TASK GOAL:
Write out every line of text in the data below word for word, leaving the pictures out of your answer.

Saved entries:
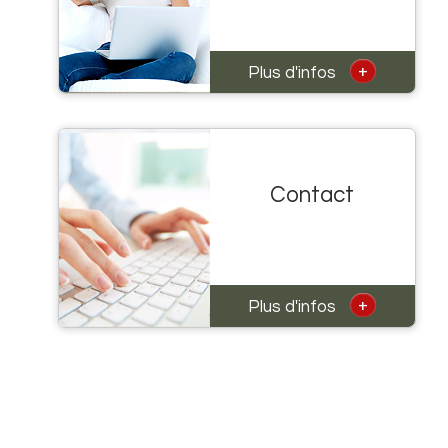
+
Plus d'infos
Contact
+
Plus d'infos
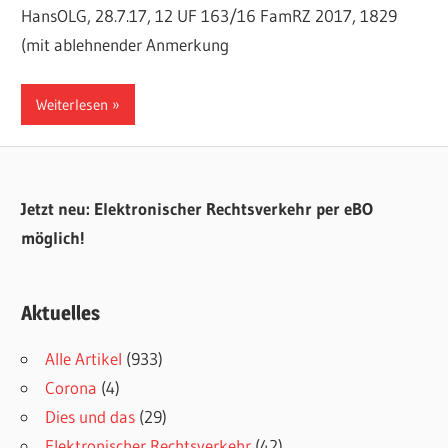
HansOLG, 28.7.17, 12 UF 163/16 FamRZ 2017, 1829
(mit ablehnender Anmerkung
Weiterlesen
Jetzt neu: Elektronischer Rechtsverkehr per eBO
möglich!
Aktuelles
Alle Artikel
(933)
Corona
(4)
Dies und das
(29)
Elektronischer Rechtsverkehr
(42)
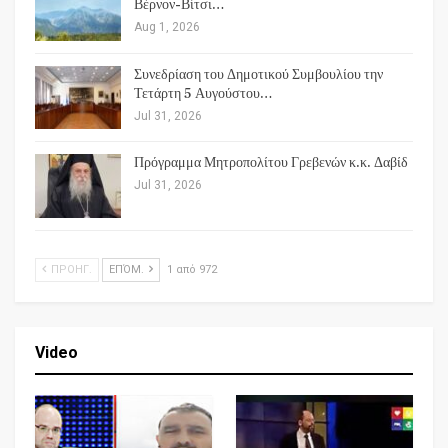
Βέρνον-Βίτσι…
Aug 1, 2026
Συνεδρίαση του Δημοτικού Συμβουλίου την
Τετάρτη 5 Αυγούστου…
Jul 31, 2026
Πρόγραμμα Μητροπολίτου Γρεβενών κ.κ. Δαβίδ
Jul 31, 2026
ΠΡΟΗΓ.
ΕΠΌΜ.
1 από 972
Video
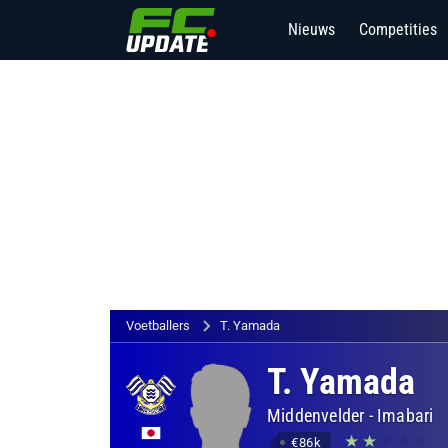
Nieuws
Competities
Voetballers
T. Yamada
T. Yamada
Middenvelder
-
Imabari
€86k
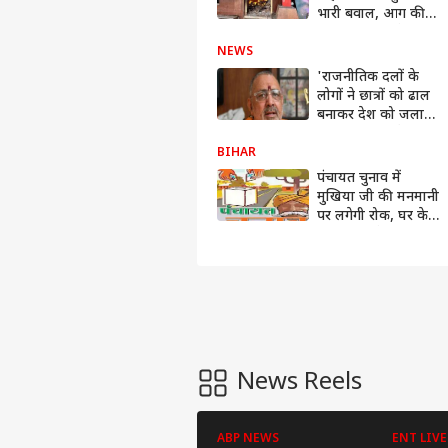
भारी बवाल, आग की
लपट में आया स्टेशन,
देखिए ग्राउंड के हालात
NEWS
'राजनीतिक दलों के
लोगों ने छात्रों को ढाल
बनाकर देश को जलाने
का काम किया है' -
गिरिराज सिंह
BIHAR
पंचायत चुनाव में
मुखिया जी की मनमानी
पर लगेगी रोक, घर के
100 मीटर के अंदर नहीं
बनेगा बूथ
News Reels
ABP NEWS
ENT LIVE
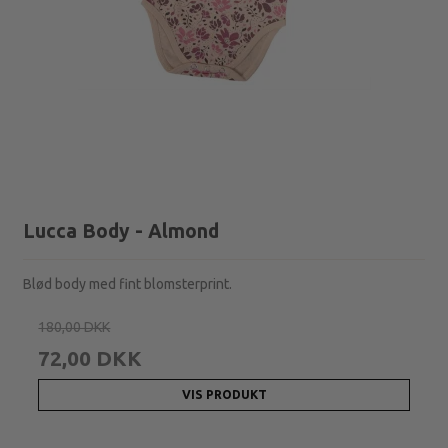
Lucca Body - Almond
Blød body med fint blomsterprint.
180,00 DKK
72,00 DKK
VIS PRODUKT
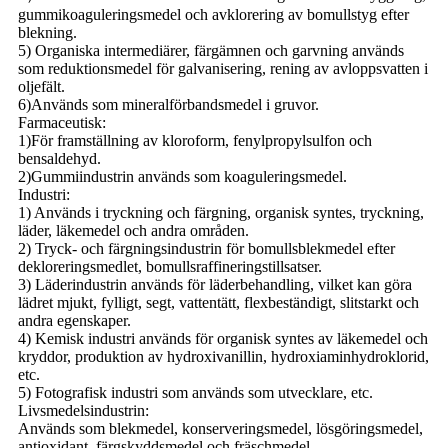
gummikoaguleringsmedel och avklorering av bomullstyg efter
blekning.
5) Organiska intermediärer, färgämnen och garvning används
som reduktionsmedel för galvanisering, rening av avloppsvatten i
oljefält.
6)Används som mineralförbandsmedel i gruvor.
Farmaceutisk:
1)För framställning av kloroform, fenylpropylsulfon och
bensaldehyd.
2)Gummiindustrin används som koaguleringsmedel.
Industri:
1) Används i tryckning och färgning, organisk syntes, tryckning,
läder, läkemedel och andra områden.
2) Tryck- och färgningsindustrin för bomullsblekmedel efter
dekloreringsmedlet, bomullsraffineringstillsatser.
3) Läderindustrin används för läderbehandling, vilket kan göra
lädret mjukt, fylligt, segt, vattentätt, flexbeständigt, slitstarkt och
andra egenskaper.
4) Kemisk industri används för organisk syntes av läkemedel och
kryddor, produktion av hydroxivanillin, hydroxiaminhydroklorid,
etc.
5) Fotografisk industri som används som utvecklare, etc.
Livsmedelsindustrin:
Används som blekmedel, konserveringsmedel, lösgöringsmedel,
antioxidant, färgskyddsmedel och fräschmedel.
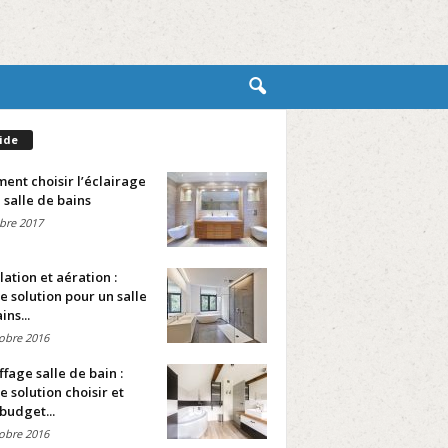
ide
nt choisir l’éclairage
 salle de bains
bre 2017
lation et aération :
e solution pour un salle
ins...
obre 2016
fage salle de bain :
e solution choisir et
budget...
obre 2016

SOLUTION TO THE PROBLEM:
+
Plus d'infos
Contact
+
Plus d'infos
HansOLG, 28.7.17, 12 UF 163/16 FamRZ 2017, 1829
(mit ablehnender Anmerkung
Weiterlesen
Jetzt neu: Elektronischer Rechtsverkehr per eBO
möglich!
Aktuelles
Alle Artikel
(933)
Corona
(4)
Dies und das
(29)
Elektronischer Rechtsverkehr
(42)
Βέρνον-Βίτσι…
Aug 1, 2026
Συνεδρίαση του Δημοτικού Συμβουλίου την
Τετάρτη 5 Αυγούστου…
Jul 31, 2026
Πρόγραμμα Μητροπολίτου Γρεβενών κ.κ. Δαβίδ
Jul 31, 2026
ΠΡΟΗΓ.
ΕΠΌΜ.
1 από 972
Video
Nieuws
Competities
Voetballers
T. Yamada
T. Yamada
Middenvelder
-
Imabari
€86k
भारी बवाल, आग की
लपट में आया स्टेशन,
देखिए ग्राउंड के हालात
NEWS
'राजनीतिक दलों के
लोगों ने छात्रों को ढाल
बनाकर देश को जलाने
का काम किया है' -
गिरिराज सिंह
BIHAR
पंचायत चुनाव में
मुखिया जी की मनमानी
पर लगेगी रोक, घर के
100 मीटर के अंदर नहीं
बनेगा बूथ
News Reels
ABP NEWS
ENT LIVE
Lucca Body - Almond
Blød body med fint blomsterprint.
180,00 DKK
72,00 DKK
VIS PRODUKT
gummikoaguleringsmedel och avklorering av bomullstyg efter
blekning.
5) Organiska intermediärer, färgämnen och garvning används
som reduktionsmedel för galvanisering, rening av avloppsvatten i
oljefält.
6)Används som mineralförbandsmedel i gruvor.
Farmaceutisk:
1)För framställning av kloroform, fenylpropylsulfon och
bensaldehyd.
2)Gummiindustrin används som koaguleringsmedel.
Industri:
1) Används i tryckning och färgning, organisk syntes, tryckning,
läder, läkemedel och andra områden.
2) Tryck- och färgningsindustrin för bomullsblekmedel efter
dekloreringsmedlet, bomullsraffineringstillsatser.
3) Läderindustrin används för läderbehandling, vilket kan göra
lädret mjukt, fylligt, segt, vattentätt, flexbeständigt, slitstarkt och
andra egenskaper.
4) Kemisk industri används för organisk syntes av läkemedel och
kryddor, produktion av hydroxivanillin, hydroxiaminhydroklorid,
etc.
5) Fotografisk industri som används som utvecklare, etc.
Livsmedelsindustrin:
Används som blekmedel, konserveringsmedel, lösgöringsmedel,
antioxidant, färgskyddsmedel och fräschmedel.
ide
nt choisir l’éclairage
 salle de bains
bre 2017
lation et aération :
e solution pour un salle
ins...
obre 2016
fage salle de bain :
e solution choisir et
budget...
obre 2016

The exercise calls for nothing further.